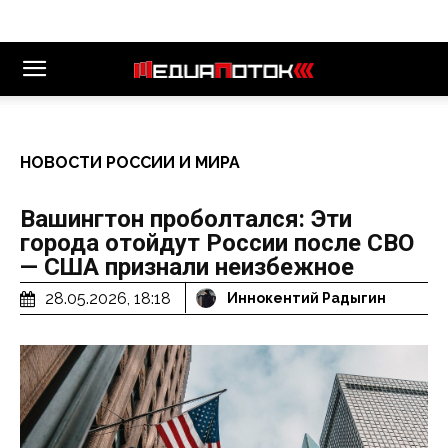
НОВОСТИ РОССИИ И МИРА
Вашингтон проболтался: Эти
города отойдут России после СВО
— США признали неизбежное
28.05.2026, 18:18
Иннокентий Радыгин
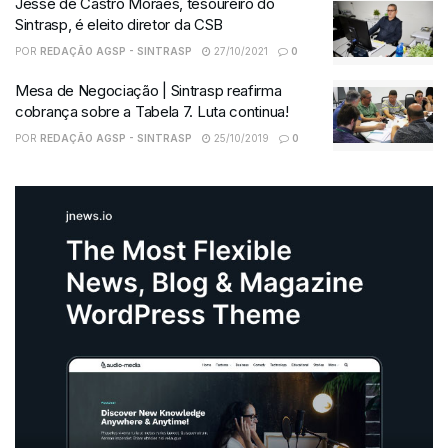
Jessé de Castro Moraes, tesoureiro do
Sintrasp, é eleito diretor da CSB
POR
REDAÇÃO AGSP - SINTRASP
27/10/2021
0
Mesa de Negociação | Sintrasp reafirma
cobrança sobre a Tabela 7. Luta continua!
POR
REDAÇÃO AGSP - SINTRASP
25/10/2019
0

####################

*The problem*
Leave out every line before the one containing "Sintrasp, é eleito diretor da CSB"; set down that line and all remaining lines of the material exactly.

*Response to the task*
Sintrasp, é eleito diretor da CSB
POR
REDAÇÃO AGSP - SINTRASP
27/10/2021
0
Mesa de Negociação | Sintrasp reafirma
cobrança sobre a Tabela 7. Luta continua!
POR
REDAÇÃO AGSP - SINTRASP
25/10/2019
0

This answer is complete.